Layoffs and spending cuts could be on the horizon for some of California’s largest county child welfare systems amidst a major shift in how the federal government finances child welfare.
Earlier this month, a delegation of California county child welfare directors departed Washington, D.C., without a deal to extend a federal waiver that has allowed flexible funds for many of the state’s most populous areas, including Alameda, Los Angeles, Sacramento, San Diego, San Francisco, Santa Clara and Sonoma counties.
That waiver, which applies to the state’s funds from the Title IV-E entitlement that covers child welfare services, expires on September 30. Now, as California ponders a last-ditch legislative proposal to ease the transition away from the waiver system, child welfare systems in those seven California counties are facing considerable uncertainty as they confront a cumulative $320 million shortfall and potential reductions in service starting on October 1.
“We are currently examining what services we can continue to provide without the waiver, what we may want to add under [Family First], and what we must consider reducing or sunsetting,” said Bobby Cagle, director of the Los Angeles Department of Children and Family Services, in an email statement.
“I worry most about the impact on children and families,” said Michelle Callejas, director of Sacramento County’s Child, Family, and Adult Services Department. “Under the waiver, we’ve been able to keep more children safely at home with services and we’ve been getting kids to safety faster and I don’t want to lose the ground we’ve gained.”

**STORED ROWS**.
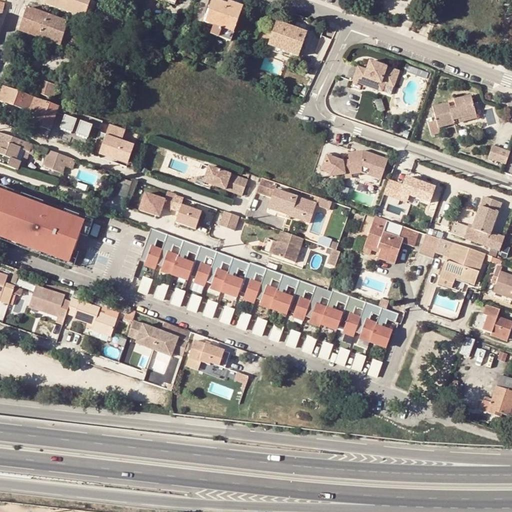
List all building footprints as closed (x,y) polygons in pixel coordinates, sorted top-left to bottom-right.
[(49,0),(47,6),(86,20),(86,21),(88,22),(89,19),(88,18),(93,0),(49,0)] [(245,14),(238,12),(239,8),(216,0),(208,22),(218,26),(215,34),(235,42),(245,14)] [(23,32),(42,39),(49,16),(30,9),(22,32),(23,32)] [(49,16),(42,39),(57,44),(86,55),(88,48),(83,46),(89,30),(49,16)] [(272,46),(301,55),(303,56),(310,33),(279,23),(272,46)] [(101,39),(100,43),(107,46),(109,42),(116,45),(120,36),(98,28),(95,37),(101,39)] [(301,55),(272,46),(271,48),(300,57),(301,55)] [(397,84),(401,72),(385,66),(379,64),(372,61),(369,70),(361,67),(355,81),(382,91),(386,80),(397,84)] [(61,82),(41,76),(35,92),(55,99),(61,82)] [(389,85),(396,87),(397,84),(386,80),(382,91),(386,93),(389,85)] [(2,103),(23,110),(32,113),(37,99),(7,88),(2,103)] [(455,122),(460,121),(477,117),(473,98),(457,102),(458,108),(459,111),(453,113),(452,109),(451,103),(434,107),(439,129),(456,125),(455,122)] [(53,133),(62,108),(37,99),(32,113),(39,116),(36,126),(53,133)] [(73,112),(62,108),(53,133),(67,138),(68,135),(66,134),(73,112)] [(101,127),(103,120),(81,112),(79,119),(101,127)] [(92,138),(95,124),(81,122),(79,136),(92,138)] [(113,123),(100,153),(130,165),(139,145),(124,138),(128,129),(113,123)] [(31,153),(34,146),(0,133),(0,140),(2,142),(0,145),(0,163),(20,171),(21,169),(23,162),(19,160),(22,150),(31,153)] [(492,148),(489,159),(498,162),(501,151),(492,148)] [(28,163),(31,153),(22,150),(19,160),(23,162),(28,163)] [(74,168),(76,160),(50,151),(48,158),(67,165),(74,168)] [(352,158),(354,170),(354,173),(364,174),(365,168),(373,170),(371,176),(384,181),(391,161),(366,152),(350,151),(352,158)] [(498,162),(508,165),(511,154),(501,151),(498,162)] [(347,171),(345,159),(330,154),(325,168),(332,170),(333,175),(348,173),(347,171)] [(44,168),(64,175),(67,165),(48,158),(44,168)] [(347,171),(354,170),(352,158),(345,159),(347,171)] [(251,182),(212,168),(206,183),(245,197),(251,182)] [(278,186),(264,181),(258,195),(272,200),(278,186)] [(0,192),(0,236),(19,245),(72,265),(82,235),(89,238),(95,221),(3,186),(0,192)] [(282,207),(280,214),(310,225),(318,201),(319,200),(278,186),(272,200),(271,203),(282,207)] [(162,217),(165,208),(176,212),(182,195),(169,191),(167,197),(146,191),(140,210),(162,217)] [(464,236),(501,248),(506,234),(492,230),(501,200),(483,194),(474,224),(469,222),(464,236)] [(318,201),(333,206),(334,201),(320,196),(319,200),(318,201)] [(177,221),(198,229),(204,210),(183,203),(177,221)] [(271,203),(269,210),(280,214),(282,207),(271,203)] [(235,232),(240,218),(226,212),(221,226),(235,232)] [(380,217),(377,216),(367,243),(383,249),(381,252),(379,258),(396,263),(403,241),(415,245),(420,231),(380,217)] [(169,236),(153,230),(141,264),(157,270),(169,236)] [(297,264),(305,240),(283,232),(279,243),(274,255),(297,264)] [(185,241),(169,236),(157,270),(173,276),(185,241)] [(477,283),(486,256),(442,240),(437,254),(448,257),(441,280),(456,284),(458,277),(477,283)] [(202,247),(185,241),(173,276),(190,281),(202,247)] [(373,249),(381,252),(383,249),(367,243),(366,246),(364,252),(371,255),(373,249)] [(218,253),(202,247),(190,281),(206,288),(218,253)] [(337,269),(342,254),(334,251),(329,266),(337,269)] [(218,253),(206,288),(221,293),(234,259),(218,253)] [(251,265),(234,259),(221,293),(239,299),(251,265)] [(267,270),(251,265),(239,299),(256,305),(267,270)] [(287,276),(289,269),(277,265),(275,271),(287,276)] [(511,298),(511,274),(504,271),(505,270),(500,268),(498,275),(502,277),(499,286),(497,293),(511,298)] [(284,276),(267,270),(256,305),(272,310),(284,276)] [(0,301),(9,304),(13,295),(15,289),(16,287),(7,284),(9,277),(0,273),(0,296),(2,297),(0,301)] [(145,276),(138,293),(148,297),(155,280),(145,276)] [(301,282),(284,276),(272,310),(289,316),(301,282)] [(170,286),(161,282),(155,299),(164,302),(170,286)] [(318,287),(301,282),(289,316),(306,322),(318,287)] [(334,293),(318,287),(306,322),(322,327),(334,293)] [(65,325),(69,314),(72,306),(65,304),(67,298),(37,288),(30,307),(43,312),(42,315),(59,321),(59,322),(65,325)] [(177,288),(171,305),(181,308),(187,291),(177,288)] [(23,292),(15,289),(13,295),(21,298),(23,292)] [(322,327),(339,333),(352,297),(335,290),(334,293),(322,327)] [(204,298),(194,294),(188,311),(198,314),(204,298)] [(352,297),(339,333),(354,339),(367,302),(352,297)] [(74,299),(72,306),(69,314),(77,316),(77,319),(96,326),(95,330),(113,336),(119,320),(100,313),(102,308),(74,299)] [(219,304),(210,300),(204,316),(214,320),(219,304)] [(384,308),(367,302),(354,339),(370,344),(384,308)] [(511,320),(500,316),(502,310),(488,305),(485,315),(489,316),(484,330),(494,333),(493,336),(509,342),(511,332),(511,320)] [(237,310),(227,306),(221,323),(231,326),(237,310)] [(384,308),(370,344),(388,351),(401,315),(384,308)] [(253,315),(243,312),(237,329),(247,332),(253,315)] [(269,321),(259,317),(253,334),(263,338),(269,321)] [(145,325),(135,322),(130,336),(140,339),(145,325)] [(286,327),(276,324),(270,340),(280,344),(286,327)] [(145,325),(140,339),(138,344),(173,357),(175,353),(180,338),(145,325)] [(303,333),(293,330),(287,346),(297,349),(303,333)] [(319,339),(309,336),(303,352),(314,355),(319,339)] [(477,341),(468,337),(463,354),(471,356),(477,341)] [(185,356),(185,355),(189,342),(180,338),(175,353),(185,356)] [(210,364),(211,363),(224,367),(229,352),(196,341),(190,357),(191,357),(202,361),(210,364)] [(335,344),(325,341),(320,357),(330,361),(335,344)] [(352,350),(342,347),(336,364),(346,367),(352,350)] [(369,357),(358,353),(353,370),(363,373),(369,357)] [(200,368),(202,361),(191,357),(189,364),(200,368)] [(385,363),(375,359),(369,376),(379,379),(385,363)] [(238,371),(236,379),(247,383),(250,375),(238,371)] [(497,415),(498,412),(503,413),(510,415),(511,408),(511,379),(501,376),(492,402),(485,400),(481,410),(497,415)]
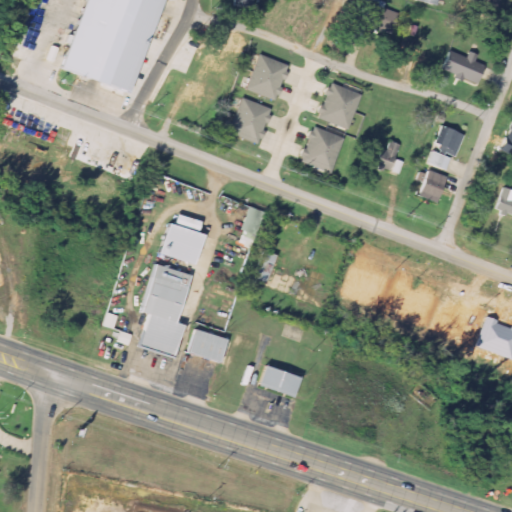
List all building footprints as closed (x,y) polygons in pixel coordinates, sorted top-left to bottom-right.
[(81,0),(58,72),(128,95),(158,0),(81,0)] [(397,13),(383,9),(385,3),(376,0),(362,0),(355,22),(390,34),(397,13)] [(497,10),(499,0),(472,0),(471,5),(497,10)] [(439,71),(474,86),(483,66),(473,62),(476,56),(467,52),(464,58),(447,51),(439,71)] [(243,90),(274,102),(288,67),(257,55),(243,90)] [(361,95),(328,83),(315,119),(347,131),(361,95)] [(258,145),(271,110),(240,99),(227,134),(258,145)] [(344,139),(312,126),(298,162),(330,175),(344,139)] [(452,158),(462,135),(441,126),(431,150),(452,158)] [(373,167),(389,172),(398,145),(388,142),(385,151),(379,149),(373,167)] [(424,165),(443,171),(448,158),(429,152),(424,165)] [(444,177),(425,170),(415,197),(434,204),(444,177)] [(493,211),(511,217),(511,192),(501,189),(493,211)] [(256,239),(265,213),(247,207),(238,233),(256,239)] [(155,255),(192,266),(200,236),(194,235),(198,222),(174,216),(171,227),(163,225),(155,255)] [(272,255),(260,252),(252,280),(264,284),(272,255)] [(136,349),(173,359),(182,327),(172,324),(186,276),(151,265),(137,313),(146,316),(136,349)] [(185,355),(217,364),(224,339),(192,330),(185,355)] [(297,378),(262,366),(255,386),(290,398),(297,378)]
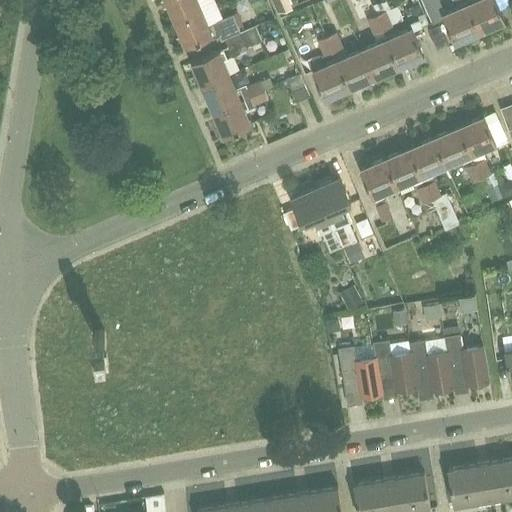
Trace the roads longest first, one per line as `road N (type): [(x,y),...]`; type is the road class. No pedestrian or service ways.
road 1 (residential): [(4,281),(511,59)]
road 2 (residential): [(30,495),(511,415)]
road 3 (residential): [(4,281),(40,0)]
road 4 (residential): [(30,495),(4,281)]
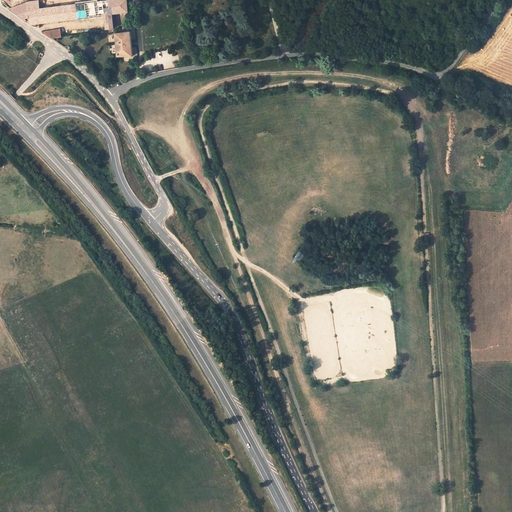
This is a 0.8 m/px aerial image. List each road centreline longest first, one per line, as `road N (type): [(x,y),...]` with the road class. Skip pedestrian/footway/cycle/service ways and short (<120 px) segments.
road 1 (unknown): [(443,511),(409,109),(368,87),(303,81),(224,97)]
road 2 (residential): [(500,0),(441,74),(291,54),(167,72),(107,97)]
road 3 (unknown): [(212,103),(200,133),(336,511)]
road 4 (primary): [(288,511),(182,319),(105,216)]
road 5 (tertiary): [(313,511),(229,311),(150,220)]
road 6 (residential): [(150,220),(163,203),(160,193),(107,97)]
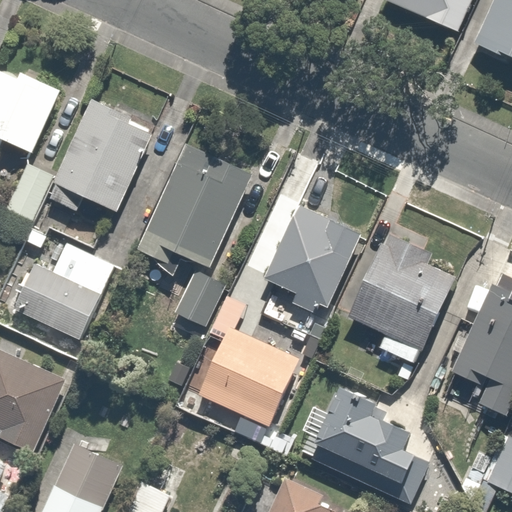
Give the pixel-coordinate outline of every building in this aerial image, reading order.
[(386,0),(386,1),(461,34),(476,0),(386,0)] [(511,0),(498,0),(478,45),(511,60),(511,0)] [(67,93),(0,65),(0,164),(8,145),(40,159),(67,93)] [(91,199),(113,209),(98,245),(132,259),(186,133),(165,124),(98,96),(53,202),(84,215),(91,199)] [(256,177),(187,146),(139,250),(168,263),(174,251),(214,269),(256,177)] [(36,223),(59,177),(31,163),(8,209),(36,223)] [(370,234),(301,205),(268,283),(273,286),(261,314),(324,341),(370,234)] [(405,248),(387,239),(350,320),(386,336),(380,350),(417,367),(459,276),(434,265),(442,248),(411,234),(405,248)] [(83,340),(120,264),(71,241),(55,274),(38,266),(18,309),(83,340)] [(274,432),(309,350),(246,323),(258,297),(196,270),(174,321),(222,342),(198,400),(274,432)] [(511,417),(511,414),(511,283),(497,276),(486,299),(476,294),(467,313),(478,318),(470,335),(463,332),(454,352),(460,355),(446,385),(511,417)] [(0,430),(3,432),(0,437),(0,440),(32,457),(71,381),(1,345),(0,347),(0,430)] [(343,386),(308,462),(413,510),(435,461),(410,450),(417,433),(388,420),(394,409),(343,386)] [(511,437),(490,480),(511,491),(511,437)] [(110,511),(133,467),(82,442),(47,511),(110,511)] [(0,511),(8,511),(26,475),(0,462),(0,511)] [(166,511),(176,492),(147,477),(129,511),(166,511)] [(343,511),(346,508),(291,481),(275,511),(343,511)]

**WORK TO COMPLETE**.
1) List every county named in the article on California child welfare funding as covered by the federal waiver.
2) Proceed with the article on California child welfare funding, beginning after its final sentence.
The material above is separate from the article on California child welfare funding.

**ANSWERS PER TASK**.
1) Alameda, Los Angeles, Sacramento, San Diego, San Francisco, Santa Clara, and Sonoma.

2)
Title IV-E has traditionally only been usable for funding related to foster care and adoption, and only for youth deemed eligible using the income level of their parents or caregivers. The waiver offered states and counties the opportunity to receive a capped federal grant to fund their child welfare agencies, and use it to cover ineligible youth or to pay for services that IV-E generally did not cover.
This round of state waivers is set to expire today. At the same time, the Family First Prevention Services Act, signed into law last year by President Trump, is set to take effect.
The law permanently builds in more flexibility to IV-E on the front end, permitting entitlement funds to flow for efforts to prevent the use of foster care in some child welfare cases. But it also restricts the amount of IV-E dollars that states can use for congregate care options such as group homes, shelters and institutions.
States can opt into the new funding arrangement starting on October 1, the day after the waiver system is scheduled to expire. All states must comply with Family First by 2021. A bill floated last week would not extend the waiver system, but it would provide extra money to waiver jurisdictions over the next two years to offset the sudden loss of funding associated with the capped waiver amounts.
While the scope of IV-E has been widened under Family First, many states with waivers believe their total funding under IV-E will decline once the waivers expire. Seven counties in California — representing more than half of all the state’s foster youths — are working under a IV-E waiver.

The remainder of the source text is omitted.